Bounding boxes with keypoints
>>>>>

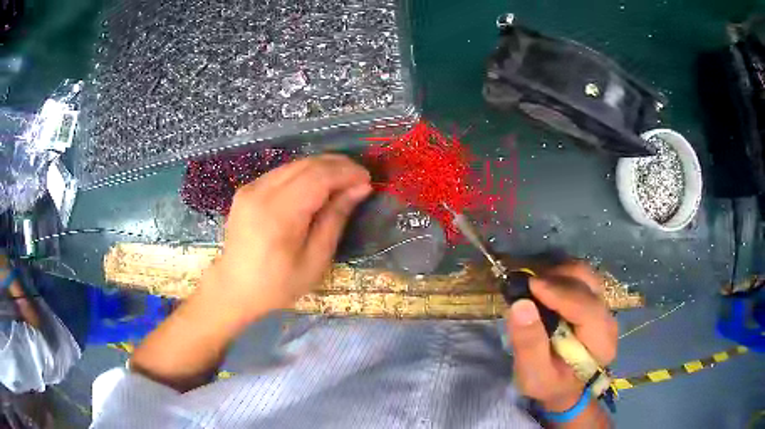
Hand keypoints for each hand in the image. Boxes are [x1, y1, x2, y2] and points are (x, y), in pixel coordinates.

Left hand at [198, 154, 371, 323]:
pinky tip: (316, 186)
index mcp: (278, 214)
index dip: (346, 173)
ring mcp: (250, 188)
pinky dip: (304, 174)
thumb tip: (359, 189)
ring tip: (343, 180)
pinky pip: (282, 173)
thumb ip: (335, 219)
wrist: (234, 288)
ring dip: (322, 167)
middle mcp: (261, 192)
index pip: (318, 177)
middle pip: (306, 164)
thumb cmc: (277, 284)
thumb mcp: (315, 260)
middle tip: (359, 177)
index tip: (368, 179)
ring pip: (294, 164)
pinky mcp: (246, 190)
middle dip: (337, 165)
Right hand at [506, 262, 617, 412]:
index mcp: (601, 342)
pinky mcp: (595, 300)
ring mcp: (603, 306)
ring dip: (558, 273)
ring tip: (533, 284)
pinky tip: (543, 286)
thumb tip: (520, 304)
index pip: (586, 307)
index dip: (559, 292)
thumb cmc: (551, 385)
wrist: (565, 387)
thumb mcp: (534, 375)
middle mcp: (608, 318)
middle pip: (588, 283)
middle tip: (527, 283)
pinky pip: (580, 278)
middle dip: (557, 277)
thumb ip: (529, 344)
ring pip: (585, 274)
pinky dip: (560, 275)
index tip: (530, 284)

<<<<<

## Work to be completed
Every line of the entries that includes "hand" must be copied into the answer.

## Result for this task
Hand keypoints for each hand in the image. Boxes are [x1, y1, x2, y2] and points are (x, y), in pixel coordinates.
Left hand at [198, 154, 371, 323]:
Right hand at [506, 262, 617, 412]:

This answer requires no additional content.